# Data
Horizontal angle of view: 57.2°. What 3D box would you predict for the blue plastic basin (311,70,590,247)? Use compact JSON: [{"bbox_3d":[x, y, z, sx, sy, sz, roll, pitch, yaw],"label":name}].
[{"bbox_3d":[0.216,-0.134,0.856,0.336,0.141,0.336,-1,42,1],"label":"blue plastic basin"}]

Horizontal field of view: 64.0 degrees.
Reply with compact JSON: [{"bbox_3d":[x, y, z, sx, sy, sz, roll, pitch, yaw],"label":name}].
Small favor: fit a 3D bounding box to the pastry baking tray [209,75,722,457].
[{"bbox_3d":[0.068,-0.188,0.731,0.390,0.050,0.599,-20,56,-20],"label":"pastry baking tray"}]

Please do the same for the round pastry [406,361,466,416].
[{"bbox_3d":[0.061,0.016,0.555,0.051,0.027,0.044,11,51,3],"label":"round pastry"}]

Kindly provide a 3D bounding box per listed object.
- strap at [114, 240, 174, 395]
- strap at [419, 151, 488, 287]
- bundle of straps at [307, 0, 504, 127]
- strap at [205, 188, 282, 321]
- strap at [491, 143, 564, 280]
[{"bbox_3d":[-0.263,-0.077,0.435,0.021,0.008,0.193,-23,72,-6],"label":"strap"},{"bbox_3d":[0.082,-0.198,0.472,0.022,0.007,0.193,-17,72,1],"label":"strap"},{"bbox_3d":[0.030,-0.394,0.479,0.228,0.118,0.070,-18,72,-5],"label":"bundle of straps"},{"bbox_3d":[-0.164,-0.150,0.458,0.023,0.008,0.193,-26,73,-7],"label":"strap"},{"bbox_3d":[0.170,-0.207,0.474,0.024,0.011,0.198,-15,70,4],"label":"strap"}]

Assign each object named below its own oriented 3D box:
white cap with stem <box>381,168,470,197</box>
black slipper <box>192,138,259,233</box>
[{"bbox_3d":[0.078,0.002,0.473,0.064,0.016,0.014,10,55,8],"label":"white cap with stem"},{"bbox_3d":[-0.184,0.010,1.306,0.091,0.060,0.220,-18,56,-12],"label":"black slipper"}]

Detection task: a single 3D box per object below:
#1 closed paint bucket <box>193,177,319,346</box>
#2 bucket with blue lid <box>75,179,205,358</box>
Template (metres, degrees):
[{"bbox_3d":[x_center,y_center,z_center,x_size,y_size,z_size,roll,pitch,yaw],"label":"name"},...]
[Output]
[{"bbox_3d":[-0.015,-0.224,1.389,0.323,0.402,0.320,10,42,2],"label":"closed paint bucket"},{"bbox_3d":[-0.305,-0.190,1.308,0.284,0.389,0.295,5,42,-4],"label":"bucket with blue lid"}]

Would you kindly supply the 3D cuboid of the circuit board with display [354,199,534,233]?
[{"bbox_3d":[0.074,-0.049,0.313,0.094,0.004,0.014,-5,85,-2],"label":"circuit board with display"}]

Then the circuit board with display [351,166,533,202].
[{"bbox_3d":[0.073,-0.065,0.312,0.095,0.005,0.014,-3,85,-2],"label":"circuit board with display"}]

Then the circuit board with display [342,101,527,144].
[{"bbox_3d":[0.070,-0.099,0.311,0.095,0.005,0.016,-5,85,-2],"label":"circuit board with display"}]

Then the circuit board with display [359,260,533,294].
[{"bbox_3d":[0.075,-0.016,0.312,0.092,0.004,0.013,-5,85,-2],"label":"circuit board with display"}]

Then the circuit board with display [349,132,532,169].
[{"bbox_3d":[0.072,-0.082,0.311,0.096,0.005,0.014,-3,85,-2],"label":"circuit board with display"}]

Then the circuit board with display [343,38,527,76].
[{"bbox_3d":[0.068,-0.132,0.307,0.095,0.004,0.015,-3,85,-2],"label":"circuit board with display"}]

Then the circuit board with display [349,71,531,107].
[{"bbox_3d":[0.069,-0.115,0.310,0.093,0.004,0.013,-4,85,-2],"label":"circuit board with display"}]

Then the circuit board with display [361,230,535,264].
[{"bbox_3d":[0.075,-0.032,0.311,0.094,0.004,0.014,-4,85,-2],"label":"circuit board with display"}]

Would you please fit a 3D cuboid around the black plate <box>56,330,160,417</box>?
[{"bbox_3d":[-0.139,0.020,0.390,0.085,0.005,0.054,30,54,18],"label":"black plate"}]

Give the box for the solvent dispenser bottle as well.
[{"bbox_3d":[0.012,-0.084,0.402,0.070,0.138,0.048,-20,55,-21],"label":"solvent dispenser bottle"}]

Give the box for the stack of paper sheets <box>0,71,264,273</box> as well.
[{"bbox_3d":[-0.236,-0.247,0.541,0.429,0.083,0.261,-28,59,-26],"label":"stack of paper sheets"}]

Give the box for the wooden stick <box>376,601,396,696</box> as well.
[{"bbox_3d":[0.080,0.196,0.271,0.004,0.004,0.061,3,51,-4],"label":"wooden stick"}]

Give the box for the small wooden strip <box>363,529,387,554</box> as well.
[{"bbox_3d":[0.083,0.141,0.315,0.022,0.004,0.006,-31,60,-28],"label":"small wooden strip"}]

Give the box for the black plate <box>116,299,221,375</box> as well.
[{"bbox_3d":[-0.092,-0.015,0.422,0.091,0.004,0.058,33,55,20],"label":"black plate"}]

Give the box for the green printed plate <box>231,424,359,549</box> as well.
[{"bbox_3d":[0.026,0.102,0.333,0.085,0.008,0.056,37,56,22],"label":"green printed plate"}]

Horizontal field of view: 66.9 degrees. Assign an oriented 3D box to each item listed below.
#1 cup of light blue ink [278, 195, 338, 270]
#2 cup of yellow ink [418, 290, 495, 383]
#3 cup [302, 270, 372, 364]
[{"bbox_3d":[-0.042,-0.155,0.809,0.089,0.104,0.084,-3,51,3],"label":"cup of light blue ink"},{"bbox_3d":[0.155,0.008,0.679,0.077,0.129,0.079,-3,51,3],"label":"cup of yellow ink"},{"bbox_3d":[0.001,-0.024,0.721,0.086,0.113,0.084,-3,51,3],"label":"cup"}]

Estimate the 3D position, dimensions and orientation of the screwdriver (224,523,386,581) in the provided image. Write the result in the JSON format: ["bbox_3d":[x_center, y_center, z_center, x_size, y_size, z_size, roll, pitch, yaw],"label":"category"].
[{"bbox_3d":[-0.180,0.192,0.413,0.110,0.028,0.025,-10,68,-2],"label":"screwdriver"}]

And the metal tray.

# Task requirements
Your answer should be each line from the entries that includes the string "oriented".

# Exercise solution
Assign each object named below its own oriented 3D box:
Horizontal field of view: 66.9 degrees. Assign an oriented 3D box to each item listed below.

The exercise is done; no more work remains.